• Supplied text
You'll notice that I did not do an _blank target here. If you did, that's fine. There is nothing wrong with it. I just didn't mention it, so in that case it becomes more of a personal choice as to whether you will always do that or not. And back to our instructions, our last task was to link to internal sections within our pages. And I'm going to start at reference, because remember, we had this line right here that we wanted to link down to the named character entities table. Now as I mentioned in the previous lab instructions movie that this is a two-step process, and in order for this to work you have to remember to go down to the table and assign an ID at some point down here.
Now, I assigned the ID to the header itself. The h3, I gave it an ID of named. If you use something other than named, that's fine. A little aside here about IDs: you want them to have some type of semantic meaning, so named to your references, the common name character entities. If you named it something like "link" or "jump" or something of that nature, something that's, it doesn't really mean anything, that's fine; it'll still work, but from a readability standpoint, it becomes difficult to figure out what it is that you're referring to. So you might want to make sure that when you create an ID that it has some type of semantic meaning to it.
So I placed the ID on the header. If you put it on the table, that's fine; it's just going to affect exactly sort of where and how far down the page jumps. And then back up in this lead paragraph here, you can see that I took the text named character entities. I wrapped it in a link tag, and I just linked to the hash named, or octothorpe named if you will, href attribute. So, pretty simple, that's exactly what we're doing to jump down the page. If I check this out in the browser and I click on the reference page here, if I click on the named character entities, you'll notice it jumps right down to the table.
I also wanted you to be able to make the jump from the syntax page as well. If you remember, at the very bottom of page, we have a line of text here that says, "You can also find a useful list of character entities on the HTML reference page." Well, let's take a look and how we resolved that. If I go down into the code, you can see right here we have our link. So I'm linking to the reference.htm file, but notice that I'm appending to the end of that particular URL the same pound name reference that we made in the previous file. So if I go to the syntax page and I click on that, it's going to take me directly to the page and directly to that table, which is exactly what we wanted it to do.

• Exercise details
Decide whether each statement agrees with the transcript, answering yes or no and quoting the deciding words: (a) The ID was placed on the h3 header. (b) An ID with no semantic meaning, such as "jump", will not function. (c) The link on the syntax page targets reference.htm with the same hash reference added to its end. Answer using only the transcript.

• Data under study

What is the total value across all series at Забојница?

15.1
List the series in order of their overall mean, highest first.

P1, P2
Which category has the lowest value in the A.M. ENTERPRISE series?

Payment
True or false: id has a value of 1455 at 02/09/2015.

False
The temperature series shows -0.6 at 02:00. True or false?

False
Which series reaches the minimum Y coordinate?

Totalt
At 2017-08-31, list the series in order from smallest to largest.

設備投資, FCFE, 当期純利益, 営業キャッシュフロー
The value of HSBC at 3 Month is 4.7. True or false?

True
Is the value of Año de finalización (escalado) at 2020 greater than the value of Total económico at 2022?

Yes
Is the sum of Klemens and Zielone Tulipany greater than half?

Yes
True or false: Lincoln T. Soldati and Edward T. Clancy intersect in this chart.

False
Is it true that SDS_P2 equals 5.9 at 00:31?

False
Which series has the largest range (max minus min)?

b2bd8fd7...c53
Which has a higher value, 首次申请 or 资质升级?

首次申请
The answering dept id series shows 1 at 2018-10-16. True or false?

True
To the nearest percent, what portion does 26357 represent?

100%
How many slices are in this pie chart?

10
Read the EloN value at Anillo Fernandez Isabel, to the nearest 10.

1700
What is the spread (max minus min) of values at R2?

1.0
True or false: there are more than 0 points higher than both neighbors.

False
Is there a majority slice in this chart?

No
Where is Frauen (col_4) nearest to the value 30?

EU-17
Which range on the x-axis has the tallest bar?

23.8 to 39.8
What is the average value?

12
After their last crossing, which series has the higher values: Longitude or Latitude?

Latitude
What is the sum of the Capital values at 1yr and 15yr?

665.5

• Output
(a) Yes: "Now, I assigned the ID to the header itself."
(b) No: "it'll still work"
(c) Yes: "I'm appending to the end of that particular URL the same pound name reference that we made in the previous file."